D’autre part, s’agissant de l’assiette retenue par les juges du fond pour calculer le montant de l’indemnité pour licenciement sans cause réelle et sérieuse, les juges censurent la solution au visa des articles L1132-1 du code du travail (dans sa rédaction applicable à l’espèce), les articles L1234-5, L1235-3, L1234-9 et R1234-4 du même code.

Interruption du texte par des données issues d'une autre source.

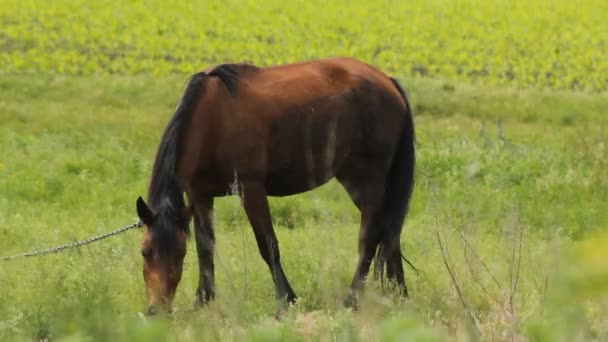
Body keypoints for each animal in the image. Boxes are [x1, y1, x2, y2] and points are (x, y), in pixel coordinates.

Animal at [135, 56, 416, 316]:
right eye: (145, 252)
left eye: (179, 254)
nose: (156, 310)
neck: (212, 118)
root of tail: (388, 81)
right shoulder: (200, 195)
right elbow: (206, 247)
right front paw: (202, 301)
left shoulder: (251, 190)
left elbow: (267, 246)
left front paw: (286, 300)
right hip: (356, 181)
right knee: (389, 232)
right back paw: (399, 294)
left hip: (369, 181)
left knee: (370, 237)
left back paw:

Ils énoncent ainsi qu’il « résulte de la combinaison de ces textes que lorsque le salarié en raison de son état de santé travaille selon un temps partiel thérapeutique lorsqu’il est licencié, le salaire de référence à prendre en considération pour le calcul de l’indemnité compensatrice de préavis ainsi que de l’indemnité pour licenciement sans cause réelle et sérieuse est le salaire perçu par le salarié antérieurement au temps partiel thérapeutique et à l’arrêt de travail pour maladie l’ayant, le cas échéant, précédé et que l’assiette de calcul de l’indemnité légale ou conventionnelle de licenciement est, selon la formule la plus avantageuse pour le salarié, celle des douze ou des trois derniers mois précédant le temps partiel thérapeutique et l’arrêt de travail pour maladie l’ayant, le cas échéant, précédé. »
Remarques :
Sur le manquement à l’obligation de sécurité, l’avocate générale concluait à la cassation en soulignant qu’en ne diligentant pas d’enquête interne, il pouvait être reproché à l’employeur une « abstention fautive » (page 9 de l’Avis). La solution semble en retrait par rapport à une précédent décision de 2019 (Cass. soc., 27 novembre 2019, 18-10.551), dans laquelle la Cour avait cassé une décision d’appel ayant débouté une salariée de sa demande de dommages-intérêts pour manquement à l’obligation de sécurité au motif qu’aucun agissement répété de harcèlement moral n’ayant été établi, il ne pouvait être reproché à l’employeur de ne pas avoir diligenté une enquête et par là-même d’avoir manqué à son obligation de sécurité.
Sur le salaire de référence retenu pour calculer le montant de l’indemnité de licenciement sans cause réelle et sérieuse, la Cour de cassation suit l’avis de l’Avocate générale selon lequel il convient de « neutraliser » la période durant laquelle la salariée était en mi-temps thérapeutique et donc les « effets néfastes de l’état de santé » de lasalariée (p. 13-14 de l’Avis).
La Chambre sociale étend ainsi à l’indemnité de licenciement san cause réelle et sérieuse la solution qu’elle a déjà posée concernant les modalités de calcul des droits d’une salariée au titre de la réserve spéciale de participation (Soc., 20 septembre 2023, n°22-12.293).